离开了雅典娜神学院,英哥儿和柳湘莲并肩走在阿姆斯特丹嘈杂的街道上。运河上船只来往,汽笛声混杂着商贩的叫卖,与莱顿的宁静学术氛围截然不同。
英哥儿带着柳湘莲回到了他们暂住的旅店内。柳湘莲警惕地扫视了一眼周围后关上门,才压低声音对英哥儿说:“英哥儿,你上次给的那张图,我们去找了。”
英哥儿的心猛地提了起来:“结果如何?”
柳湘莲脸上露出难以压制的兴奋:“找到了!虽然那岛屿不大,位置也偏僻,但我们按照海图标记,确实在一片从未注意过的礁群后面发现了它!岛上看起来荒无人烟,但我们的人在岸边和溪流里,发现了不少这种石头。”

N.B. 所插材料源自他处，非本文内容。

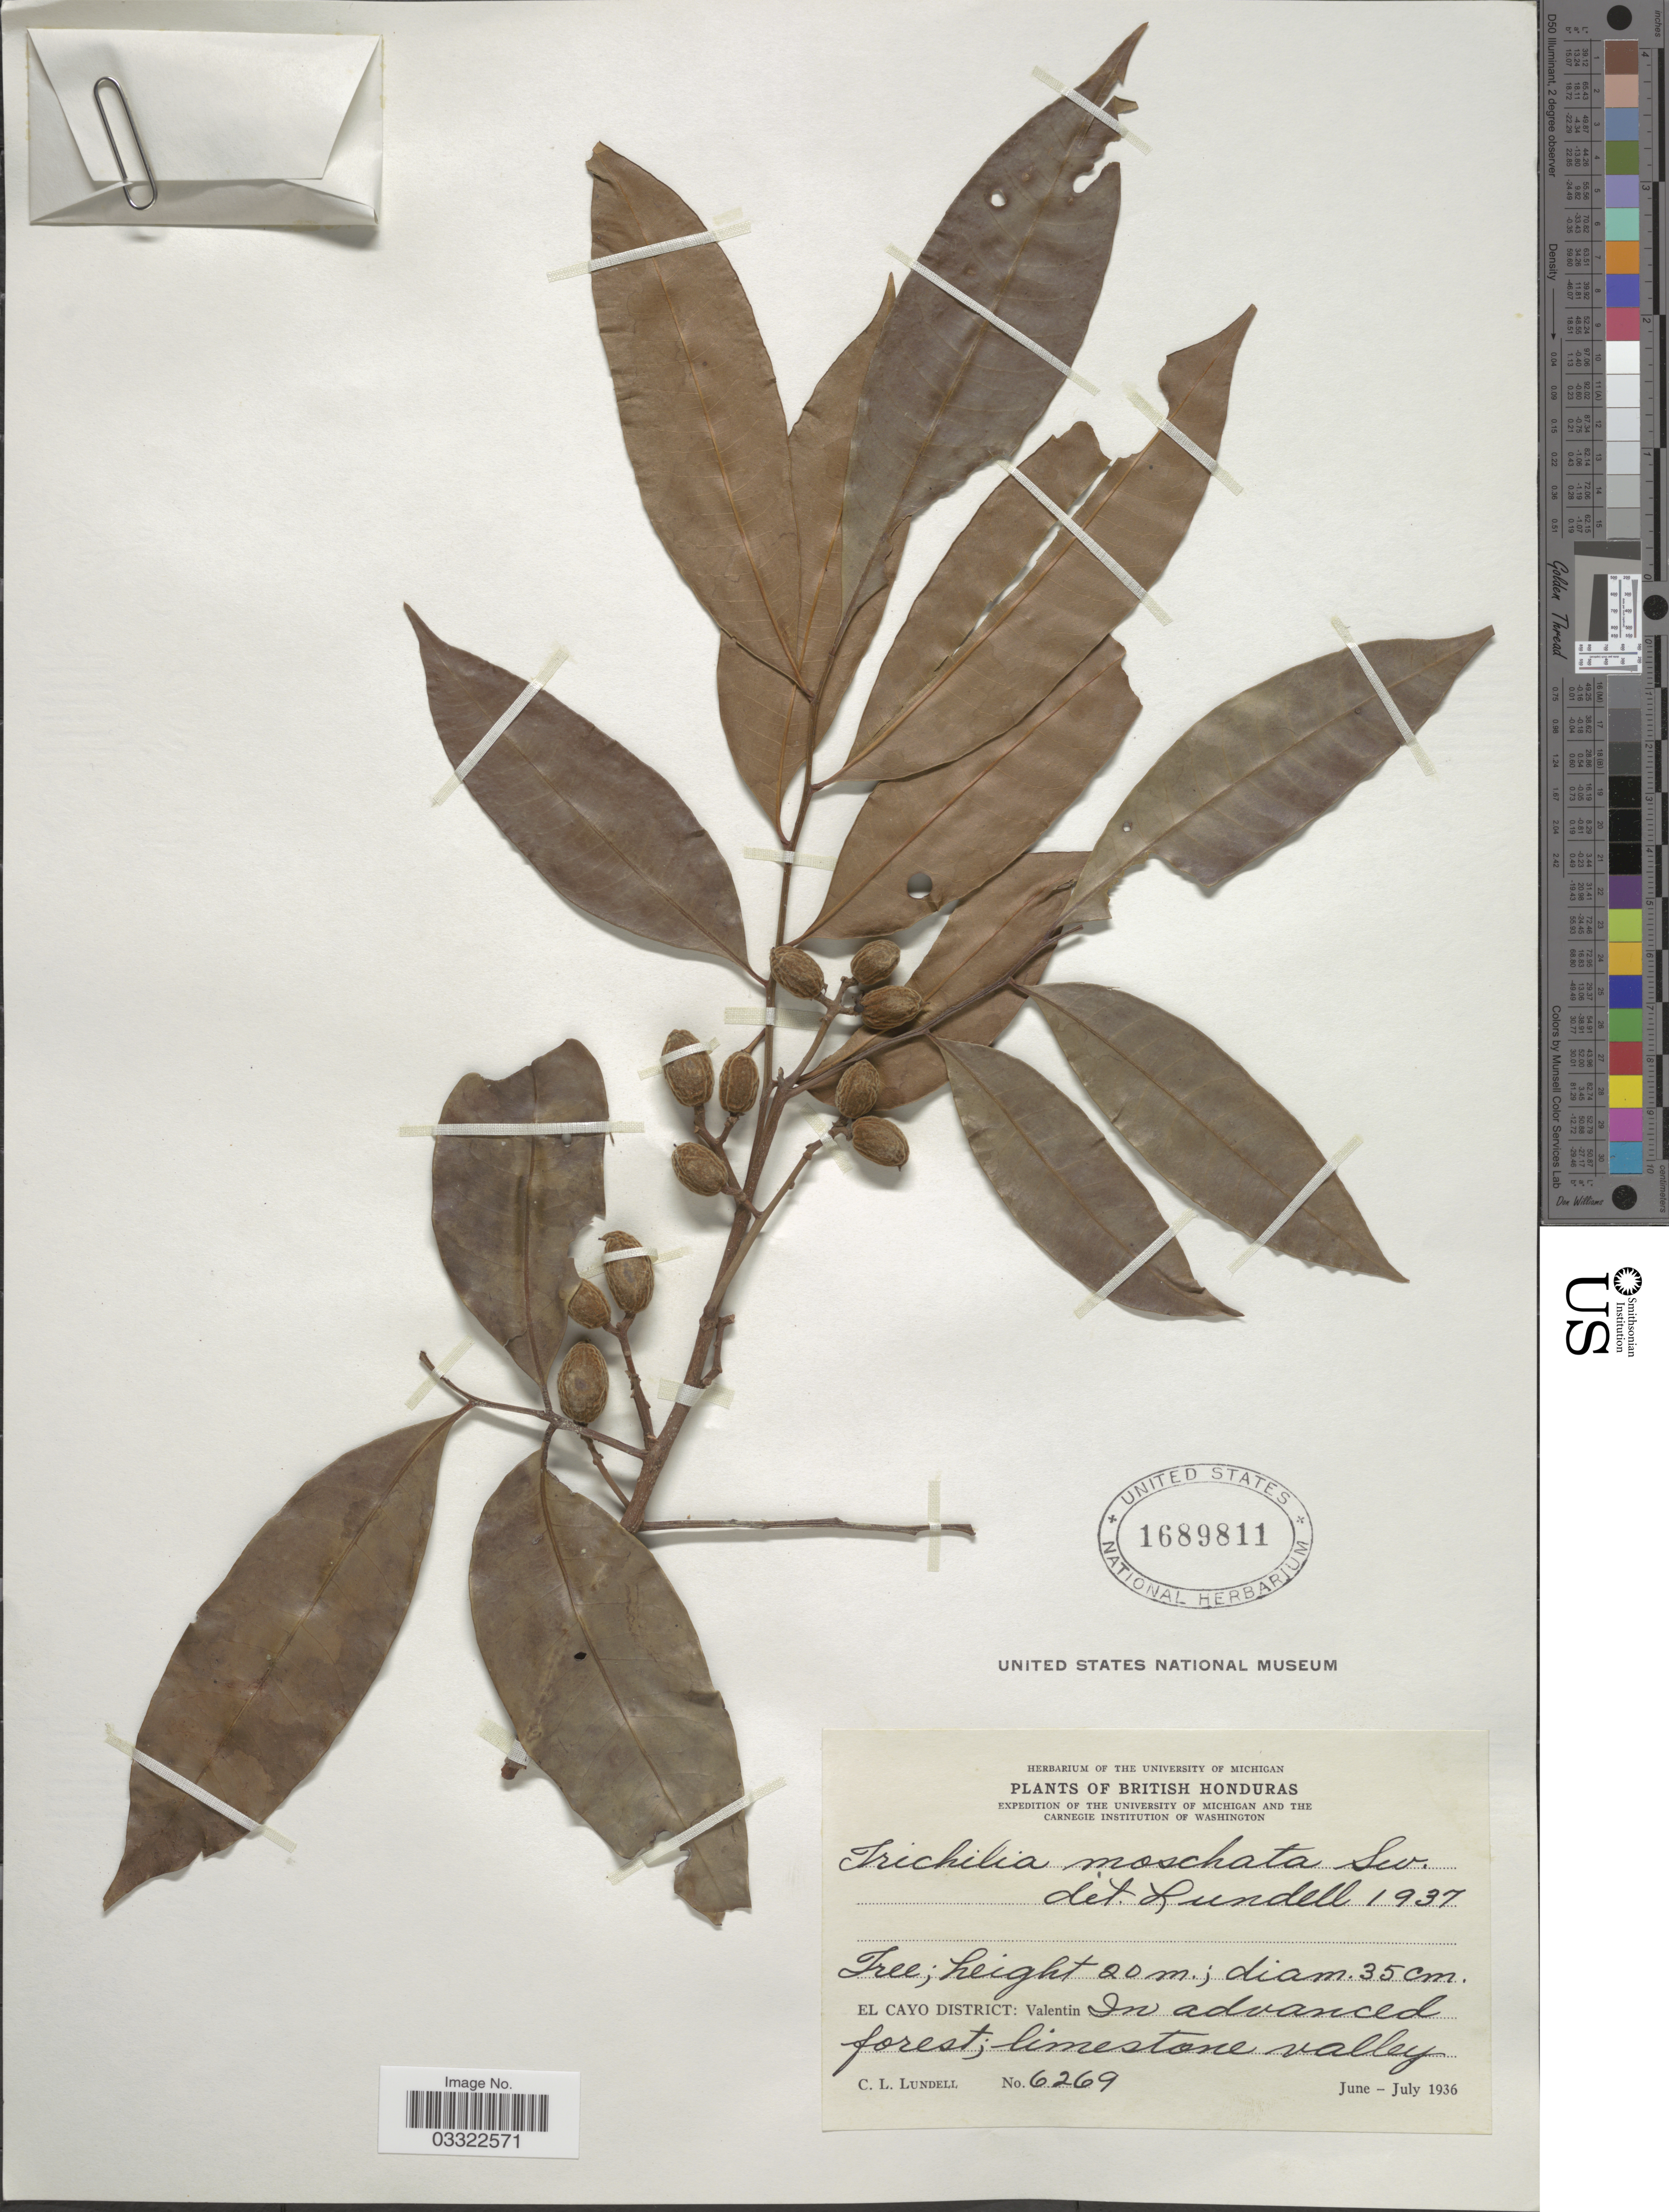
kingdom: Plantae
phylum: Tracheophyta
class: Magnoliopsida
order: Sapindales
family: Meliaceae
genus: Trichilia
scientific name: Trichilia moschata subsp. moschata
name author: Sw.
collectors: C. L. Lundell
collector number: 6269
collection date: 1936-06/1936-07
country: Belize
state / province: Cayo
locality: British Honduras. El Cayo District: Valentin In advanced forest.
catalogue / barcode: US 1689811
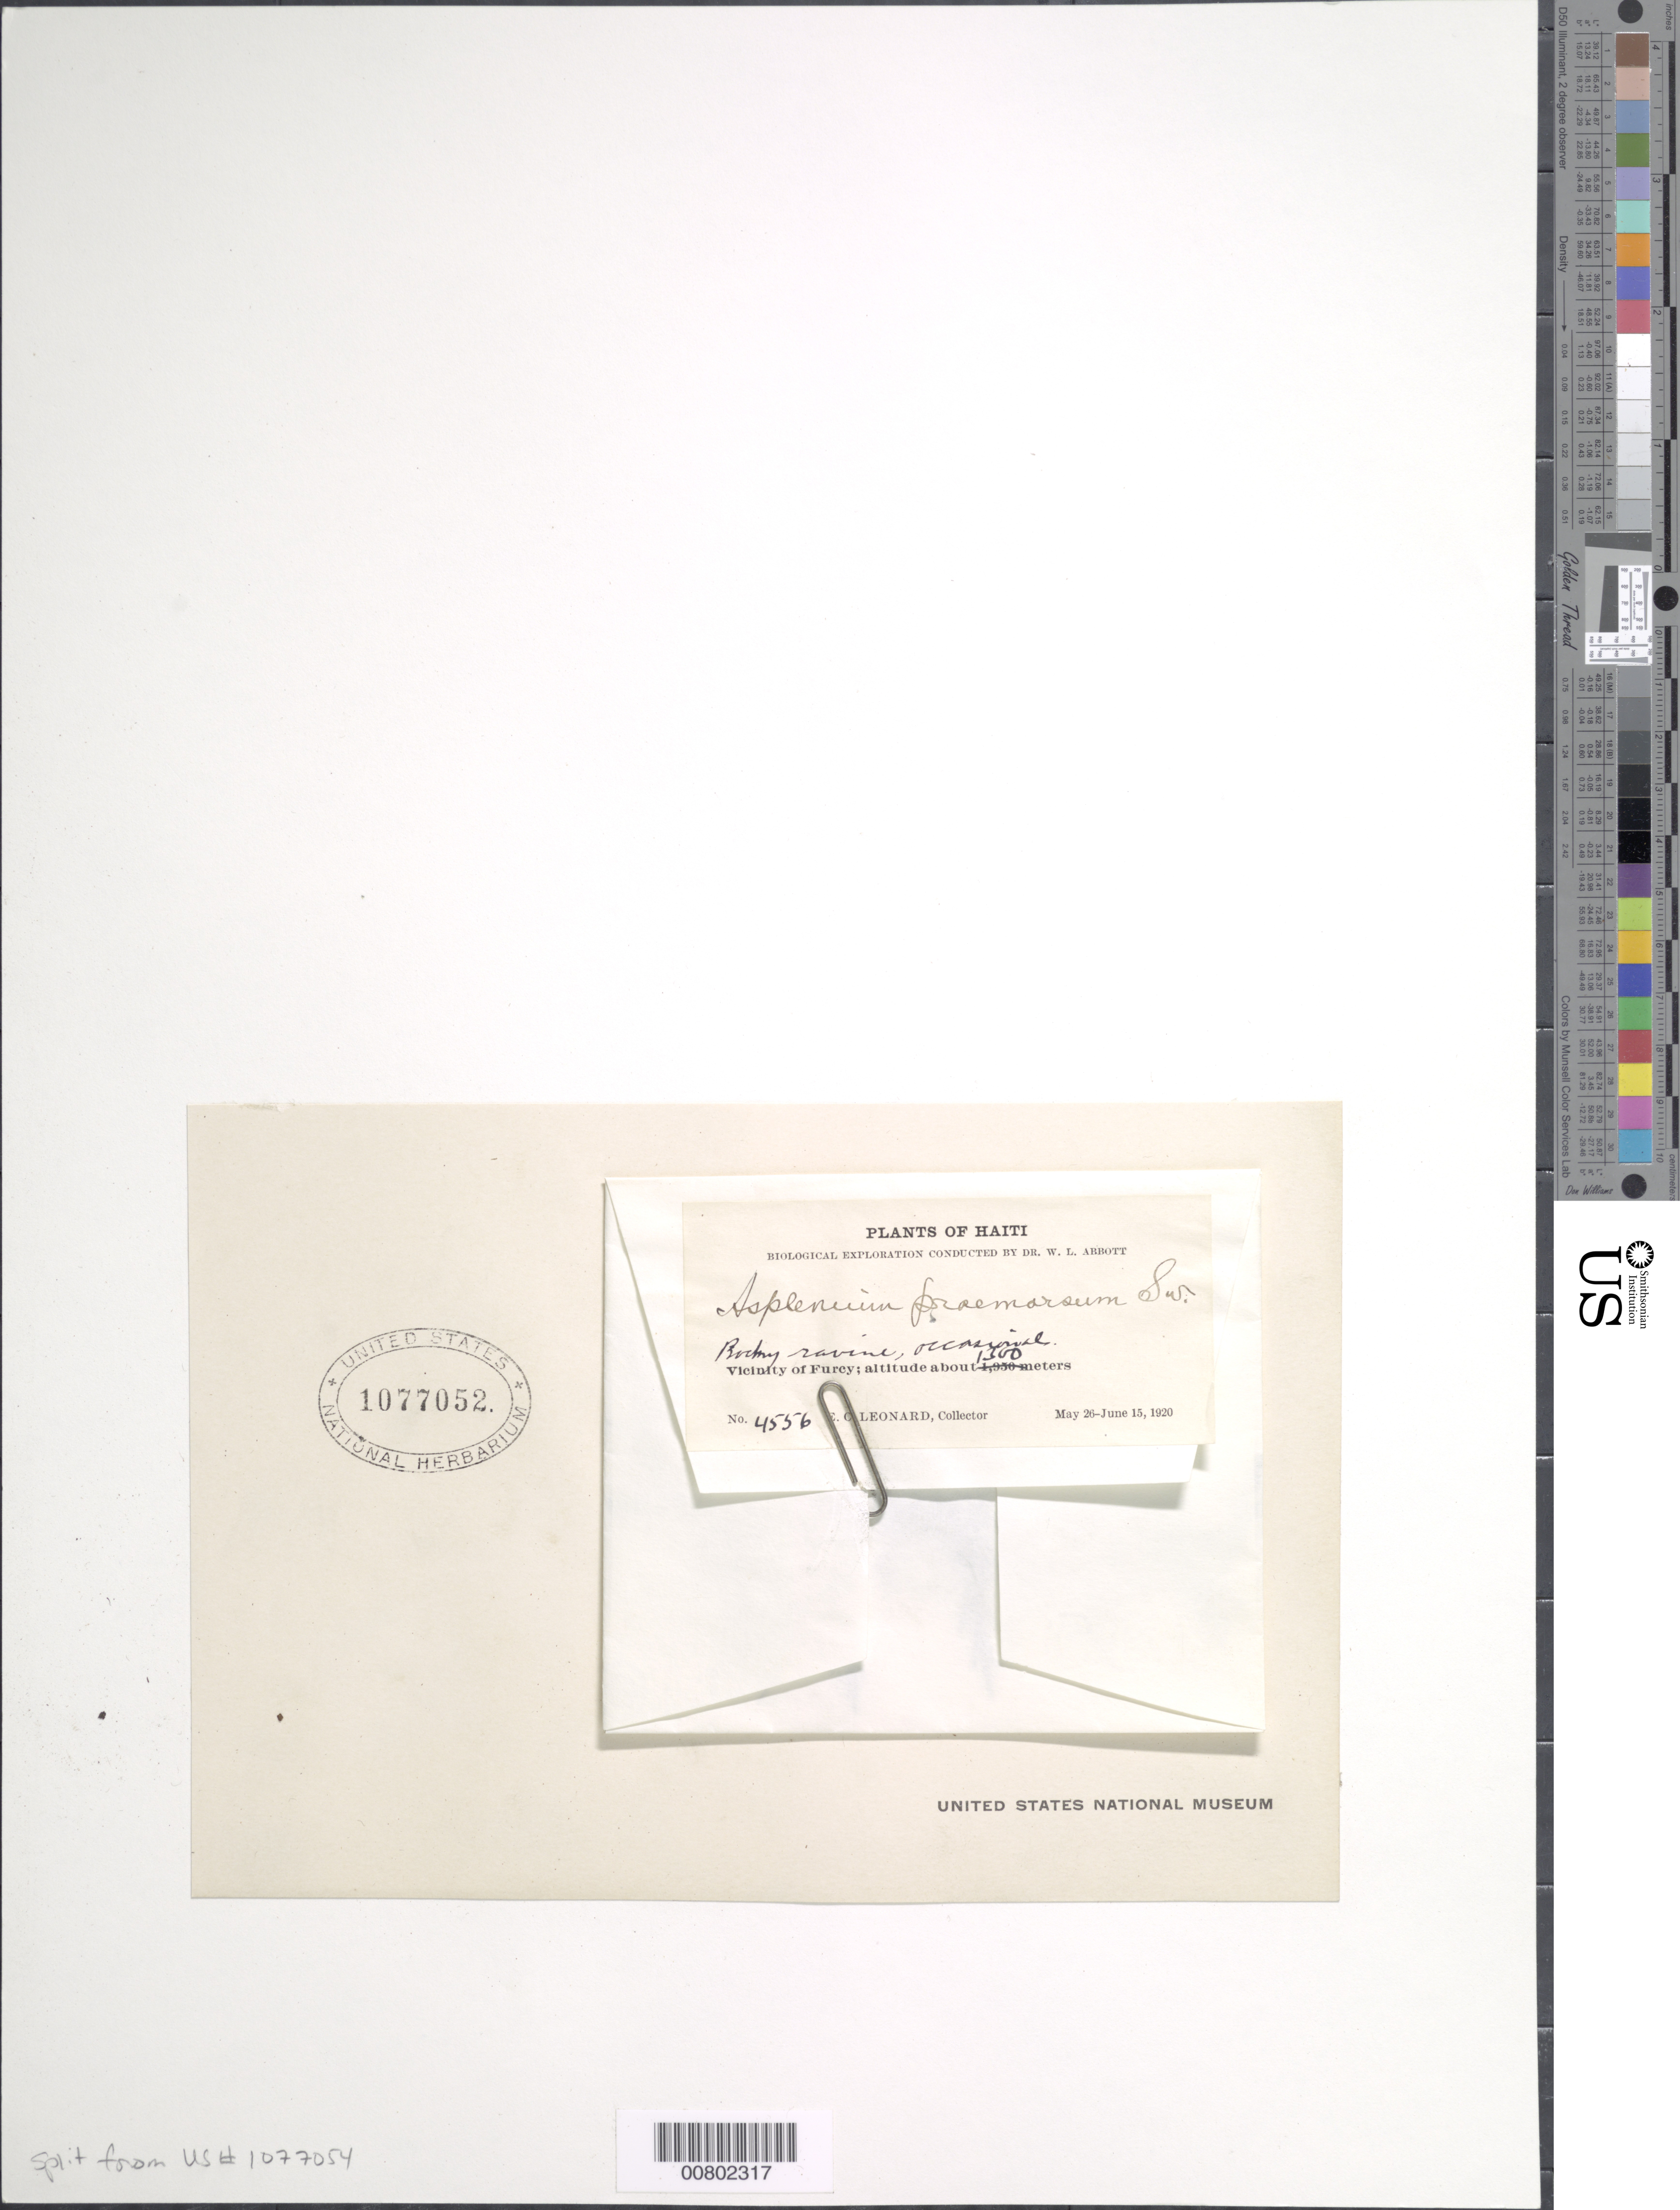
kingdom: Plantae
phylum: Tracheophyta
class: Polypodiopsida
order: Polypodiales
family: Aspleniaceae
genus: Asplenium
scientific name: Asplenium praemorsum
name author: Sw.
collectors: E. C. Leonard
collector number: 4556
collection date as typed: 26 May 1920 to 15 Jun 1920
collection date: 1920-05-26/1920-06-15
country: Haiti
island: Hispaniola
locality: Furcy vicinity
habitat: Rocky ravine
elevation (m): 1300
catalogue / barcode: US 1077052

说着,他从随身携带的一个布包里,小心地取出一块有着绿色金属光泽的矿石,递了过来。
英哥儿接过矿石,入手沉重,那独特的颜色和质感,让他心跳加速。
他用手指用力摩擦了一下矿石表面,指尖沾染上些许绿色的粉末。
“我们不敢声张,悄悄采集了几块样品,就立刻离开了。”柳湘莲继续说道,“按照你的吩咐,样品已经由可靠的人,用最快的船走秘密航线送回大雍,直呈皇上了!整个过程,除了我们几个核心的人,没有任何外人知晓。”
“好!太好了!柳叔,你们立了大功!”英哥儿紧紧攥着那块矿石,感觉血液都在发热。
一个可能蕴藏铜矿的海外岛屿!这对急需发展军工和金融的大雍来说,意义实在太重大了。
激动过后,柳湘莲脸上露出笑意,又从怀里取出一个用油布包裹得严严实实的小包袱,从中拿出一封保存完好的信函,信封上是熟悉的字迹。
“还有这个,是二太太让务必交到你手上的。我们从松江府出发时,二太太就准备好了,一直让人在港口守着,直到我们返航才交到我手里。”
是母亲的信!英哥儿深吸一口气,走到窗边,借着外面透进来的光亮,迫不及待地拆开了信。
信是母亲王熙凤口述,由平儿执笔写的。
“吾儿亲启,”开头便是王熙凤熟悉的念叨,“你这一去,山高水远,为娘这颗心啊,就没有一刻是踏实的!好在平儿总劝我,说你有大本事,定能逢凶化吉……你这没良心的小子,也不知道多托人带几封信回来!你可知你娘我,每日看着晗姐儿,就想起你小时候……”
读到这儿,英哥儿仿佛能看到母亲嗔怪的样子,嘴角不自觉地带上了笑意。他继续往下看。
信中絮絮叨叨地说了许多家中琐事,告诉他晗姐儿已经三四岁了,健康活泼,很是惹人疼爱,就是调皮得像个小猴子,常常把家里闹得鸡飞狗跳。
还提到巧姐儿平安产下一子,母子平安。而他的姐夫顾惟清,不负众望,竟然考中了二榜进士!虽然名次不算顶尖,但也足以光耀门楣,如今已在翰林院任职,前途一片光明。王熙凤在信里语气颇为得意,显然对这个女婿满意得很。
“你舅父王仁家的承砚表哥,去年成了亲,媳妇是杭州织造家的姑娘,人也稳重。他自个儿也争气,考中了举人,就等着来年春天下场考进士呢,你舅父如今走路都带风。”
“还有你那个小表叔阿墨,今年都十八了,总算是把秀才功名考了下来!可把你舅老爷气坏了,说是朽木终于开了点窍,但还是拎着戒尺追着他打了半条街,嫌他考得太晚,丢了他这云麓书院经义讲习的脸面!”